АТТИК. – Мы вполне удовлетворены, если я могу ответить за нас обоих.
XII. (33) МАРК. – Итак, следующее положение гласит, что природа создала нас для того, чтобы мы разделяли между собой всю совокупность прав и пользовались ими все сообща. Но испорченность, связанная с дурными наклонностями, так велика, что от нее как бы гаснут огоньки, данные нам природой, и возникают и укрепляются враждебные им пороки. И если бы люди – как по велению природы, так и в силу своего суждения – признавали, что «ничто человеческое им не чуждо», как говорит поэт, то все они одинаково почитали бы право. Ведь тем, кому природа даровала разум, она даровала и здравый разум. Следовательно, она им даровала и закон, который есть здравый разум – как в повелениях, так и в запретах. <…>
XIII. (35) АТТИК. – Раз мы (и, по моему мнению, правильно) согласились с тем, что все это верно, то как можем мы теперь отделять от природы законы и права?
(36) МАРК. – Ты прав, и дело обстоит именно так. Но, по почину философов, правда, не древних, но тех, которые устроили как бы «мастерские мудрости»[97], то, что некогда обсуждалось в более общих формах, теперь рассматривается расчлененным.
АТТИК. – Значит, и ты утратил свободу обсуждения, вернее, именно ты, рассматривая вопрос, не следуешь своему собственному мнению, а склоняешься перед чужим авторитетом?

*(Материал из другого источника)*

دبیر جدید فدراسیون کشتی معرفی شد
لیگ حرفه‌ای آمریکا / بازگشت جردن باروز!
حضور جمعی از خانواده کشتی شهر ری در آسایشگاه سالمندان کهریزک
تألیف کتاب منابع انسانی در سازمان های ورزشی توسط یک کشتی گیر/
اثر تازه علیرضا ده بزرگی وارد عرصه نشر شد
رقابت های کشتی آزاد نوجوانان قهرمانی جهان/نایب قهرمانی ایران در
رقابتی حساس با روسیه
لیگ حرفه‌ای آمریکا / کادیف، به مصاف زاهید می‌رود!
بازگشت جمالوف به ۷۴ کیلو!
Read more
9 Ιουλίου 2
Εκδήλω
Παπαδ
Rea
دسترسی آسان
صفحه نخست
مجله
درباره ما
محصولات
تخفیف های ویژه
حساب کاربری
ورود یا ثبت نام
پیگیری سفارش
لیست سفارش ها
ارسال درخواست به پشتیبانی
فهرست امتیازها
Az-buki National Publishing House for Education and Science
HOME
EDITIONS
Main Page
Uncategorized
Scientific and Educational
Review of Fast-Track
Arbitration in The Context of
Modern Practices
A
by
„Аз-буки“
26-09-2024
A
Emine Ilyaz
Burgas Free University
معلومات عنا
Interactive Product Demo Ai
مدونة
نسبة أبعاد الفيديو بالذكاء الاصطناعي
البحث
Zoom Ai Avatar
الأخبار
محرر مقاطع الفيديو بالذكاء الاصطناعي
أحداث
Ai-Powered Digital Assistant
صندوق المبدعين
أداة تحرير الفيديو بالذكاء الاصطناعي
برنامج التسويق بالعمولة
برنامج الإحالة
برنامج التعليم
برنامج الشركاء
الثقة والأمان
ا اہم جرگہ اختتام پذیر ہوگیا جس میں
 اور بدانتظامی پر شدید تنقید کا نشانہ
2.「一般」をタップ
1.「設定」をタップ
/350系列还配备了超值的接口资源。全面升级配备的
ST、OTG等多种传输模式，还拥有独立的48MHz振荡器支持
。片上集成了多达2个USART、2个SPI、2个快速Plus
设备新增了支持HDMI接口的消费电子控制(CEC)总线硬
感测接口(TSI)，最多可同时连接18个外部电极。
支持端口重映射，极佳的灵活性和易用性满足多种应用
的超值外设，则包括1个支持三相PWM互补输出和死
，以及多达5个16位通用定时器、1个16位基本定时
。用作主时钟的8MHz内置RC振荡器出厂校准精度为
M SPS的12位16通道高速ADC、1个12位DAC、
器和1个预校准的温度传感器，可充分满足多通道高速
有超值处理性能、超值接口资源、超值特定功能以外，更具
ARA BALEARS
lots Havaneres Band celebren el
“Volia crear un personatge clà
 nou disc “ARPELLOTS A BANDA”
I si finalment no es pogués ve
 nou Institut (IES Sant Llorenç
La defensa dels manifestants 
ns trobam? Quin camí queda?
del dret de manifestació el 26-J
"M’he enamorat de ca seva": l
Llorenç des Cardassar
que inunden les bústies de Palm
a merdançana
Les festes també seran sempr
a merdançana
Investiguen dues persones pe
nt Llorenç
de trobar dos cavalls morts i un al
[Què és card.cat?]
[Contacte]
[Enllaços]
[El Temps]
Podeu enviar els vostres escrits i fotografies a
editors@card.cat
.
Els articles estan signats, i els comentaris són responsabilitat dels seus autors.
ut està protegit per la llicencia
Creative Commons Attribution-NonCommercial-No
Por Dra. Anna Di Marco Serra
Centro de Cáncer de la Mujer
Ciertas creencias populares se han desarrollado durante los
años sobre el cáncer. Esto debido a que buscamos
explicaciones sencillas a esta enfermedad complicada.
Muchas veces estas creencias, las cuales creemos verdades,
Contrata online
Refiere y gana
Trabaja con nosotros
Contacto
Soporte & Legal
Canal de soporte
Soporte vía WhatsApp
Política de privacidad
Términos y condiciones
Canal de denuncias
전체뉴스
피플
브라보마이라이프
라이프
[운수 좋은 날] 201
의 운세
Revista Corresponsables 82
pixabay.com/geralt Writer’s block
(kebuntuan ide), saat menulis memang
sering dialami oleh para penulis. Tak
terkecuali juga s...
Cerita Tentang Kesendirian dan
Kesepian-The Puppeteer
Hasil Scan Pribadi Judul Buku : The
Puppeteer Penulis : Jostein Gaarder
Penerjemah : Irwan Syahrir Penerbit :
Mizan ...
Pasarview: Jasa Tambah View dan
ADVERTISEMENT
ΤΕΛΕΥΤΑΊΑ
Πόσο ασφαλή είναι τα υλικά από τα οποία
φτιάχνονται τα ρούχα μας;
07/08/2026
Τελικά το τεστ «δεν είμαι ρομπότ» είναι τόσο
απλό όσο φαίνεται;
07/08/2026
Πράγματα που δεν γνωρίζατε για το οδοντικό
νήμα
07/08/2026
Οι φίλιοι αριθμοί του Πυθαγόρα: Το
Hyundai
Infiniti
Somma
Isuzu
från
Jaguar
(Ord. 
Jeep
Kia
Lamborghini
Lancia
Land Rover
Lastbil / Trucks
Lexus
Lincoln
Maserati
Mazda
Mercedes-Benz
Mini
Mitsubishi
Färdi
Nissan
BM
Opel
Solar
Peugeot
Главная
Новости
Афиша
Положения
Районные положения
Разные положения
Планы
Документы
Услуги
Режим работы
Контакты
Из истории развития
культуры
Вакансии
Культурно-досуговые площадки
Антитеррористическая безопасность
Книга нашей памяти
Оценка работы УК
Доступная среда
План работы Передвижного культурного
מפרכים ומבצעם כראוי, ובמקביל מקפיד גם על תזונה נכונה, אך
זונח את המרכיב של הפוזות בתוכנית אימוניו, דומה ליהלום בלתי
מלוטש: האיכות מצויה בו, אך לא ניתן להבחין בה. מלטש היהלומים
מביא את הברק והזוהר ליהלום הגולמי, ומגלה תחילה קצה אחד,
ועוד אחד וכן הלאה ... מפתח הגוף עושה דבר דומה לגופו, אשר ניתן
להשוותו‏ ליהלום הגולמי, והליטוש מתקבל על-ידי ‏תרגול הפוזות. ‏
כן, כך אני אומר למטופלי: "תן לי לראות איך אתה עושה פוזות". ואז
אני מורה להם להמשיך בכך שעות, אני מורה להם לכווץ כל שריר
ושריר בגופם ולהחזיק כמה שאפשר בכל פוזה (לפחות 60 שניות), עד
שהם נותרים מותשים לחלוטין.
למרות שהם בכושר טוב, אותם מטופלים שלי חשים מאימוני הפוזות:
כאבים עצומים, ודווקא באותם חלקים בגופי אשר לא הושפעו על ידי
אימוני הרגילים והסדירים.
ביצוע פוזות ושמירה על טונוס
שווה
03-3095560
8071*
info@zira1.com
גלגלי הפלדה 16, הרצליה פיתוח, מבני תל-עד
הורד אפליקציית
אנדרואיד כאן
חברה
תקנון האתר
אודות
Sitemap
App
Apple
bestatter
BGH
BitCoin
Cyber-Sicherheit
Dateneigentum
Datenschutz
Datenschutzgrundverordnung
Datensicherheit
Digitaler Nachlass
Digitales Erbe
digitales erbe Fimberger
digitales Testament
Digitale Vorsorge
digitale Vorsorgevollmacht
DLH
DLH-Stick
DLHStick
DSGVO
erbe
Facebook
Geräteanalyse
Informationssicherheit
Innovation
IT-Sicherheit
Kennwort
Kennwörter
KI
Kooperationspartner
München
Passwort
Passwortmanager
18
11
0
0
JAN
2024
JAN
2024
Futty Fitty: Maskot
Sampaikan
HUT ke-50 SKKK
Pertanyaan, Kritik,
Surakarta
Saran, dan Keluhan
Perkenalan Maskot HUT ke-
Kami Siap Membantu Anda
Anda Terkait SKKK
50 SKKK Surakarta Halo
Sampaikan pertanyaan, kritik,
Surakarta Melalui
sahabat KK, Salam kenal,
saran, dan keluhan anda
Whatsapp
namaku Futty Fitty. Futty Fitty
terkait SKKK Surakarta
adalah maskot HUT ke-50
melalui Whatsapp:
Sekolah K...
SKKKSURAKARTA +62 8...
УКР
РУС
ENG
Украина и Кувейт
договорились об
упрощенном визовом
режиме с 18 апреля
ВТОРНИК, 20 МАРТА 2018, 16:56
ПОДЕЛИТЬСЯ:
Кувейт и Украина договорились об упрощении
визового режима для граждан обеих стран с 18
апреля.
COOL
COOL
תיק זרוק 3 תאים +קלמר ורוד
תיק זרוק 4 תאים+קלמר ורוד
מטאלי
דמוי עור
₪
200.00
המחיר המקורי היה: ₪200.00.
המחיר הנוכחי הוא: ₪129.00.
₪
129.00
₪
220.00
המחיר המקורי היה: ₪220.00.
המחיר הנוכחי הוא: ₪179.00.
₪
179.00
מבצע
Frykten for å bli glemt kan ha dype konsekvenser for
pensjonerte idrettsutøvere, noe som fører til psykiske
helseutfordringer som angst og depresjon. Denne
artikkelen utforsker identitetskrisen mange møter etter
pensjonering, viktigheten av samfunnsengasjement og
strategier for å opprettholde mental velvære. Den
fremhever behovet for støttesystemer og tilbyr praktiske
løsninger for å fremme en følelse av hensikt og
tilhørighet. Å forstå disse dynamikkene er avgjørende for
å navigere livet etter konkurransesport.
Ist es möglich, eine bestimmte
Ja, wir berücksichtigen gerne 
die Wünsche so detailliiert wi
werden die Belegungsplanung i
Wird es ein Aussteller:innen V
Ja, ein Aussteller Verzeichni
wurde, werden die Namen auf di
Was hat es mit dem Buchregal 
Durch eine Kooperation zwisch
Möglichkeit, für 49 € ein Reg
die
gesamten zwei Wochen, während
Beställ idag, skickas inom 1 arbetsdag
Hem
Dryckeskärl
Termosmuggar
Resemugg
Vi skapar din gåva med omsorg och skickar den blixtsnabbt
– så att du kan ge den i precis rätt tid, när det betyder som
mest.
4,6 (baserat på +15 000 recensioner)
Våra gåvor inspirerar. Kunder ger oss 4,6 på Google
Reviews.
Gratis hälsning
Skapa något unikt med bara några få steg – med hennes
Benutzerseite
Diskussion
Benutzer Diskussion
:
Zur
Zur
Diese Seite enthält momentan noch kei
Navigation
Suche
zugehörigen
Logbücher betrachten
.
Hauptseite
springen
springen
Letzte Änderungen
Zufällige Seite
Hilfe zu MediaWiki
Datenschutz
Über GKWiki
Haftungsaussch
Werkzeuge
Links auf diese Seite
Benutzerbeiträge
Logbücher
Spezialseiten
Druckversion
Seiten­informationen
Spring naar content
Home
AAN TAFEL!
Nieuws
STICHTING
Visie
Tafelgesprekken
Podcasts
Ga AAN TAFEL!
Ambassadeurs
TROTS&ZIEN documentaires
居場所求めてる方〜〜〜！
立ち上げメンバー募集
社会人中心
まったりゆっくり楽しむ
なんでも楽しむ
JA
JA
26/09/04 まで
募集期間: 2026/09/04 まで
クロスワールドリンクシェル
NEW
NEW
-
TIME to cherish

(37) МАРК. – Не всегда, Тит! Но, к чему клонится наша беседа, ты уже видишь: цель всего нашего обсуждения – укрепление государств, улучшение нравов и благо народов. Поэтому я не склонен допускать, чтобы закладывались основы, недостаточно хорошо продуманные и недостаточно изученные; я надеюсь, что эти основы будут одобрены если и не всеми людьми (ведь это и невозможно), то все же теми, кто признает нужным добиваться всего того, что само по себе справедливо и честно, и либо считать благом вообще только то, что похвально само по себе, либо, во всяком случае, видеть великое благо только в том, что действительно возможно хвалить само по себе…
XIV. (40) [Лакуна] Но если от беззаконной и преступной жизни людей отвращает только кара, страх перед казнью, а не сама омерзительность такой жизни, то беззаконников нет и бесчестных людей следует считать скорее неосторожными. (41) А мы, если нас побуждает быть честными мужами не стремление к доблести, а та или иная польза и выгода, хитры, а не честны. Ибо как поступит в потемках человек, который боится только свидетелей и судьи? Как поступит он, встретившись в пустынном месте со слабым и одиноким человеком, у которого он может отнять много золота? Наш справедливый от природы и честный муж даже заговорит с ним, поможет ему, выведет его на дорогу. А тот, кто ничего не делает для ближнего и все измеряет своей собственной выгодой? Вы, думается мне, уже знаете, как он поступит. Если же он станет отрицать, что он намерен лишить путника жизни и отнять у него его золото, то он всегда будет отрицать это не потому, что считает такое деяние позорным с точки зрения закона природы; он будет отрицать его только из опасения, что это станет известным, то есть навлечет на него беду.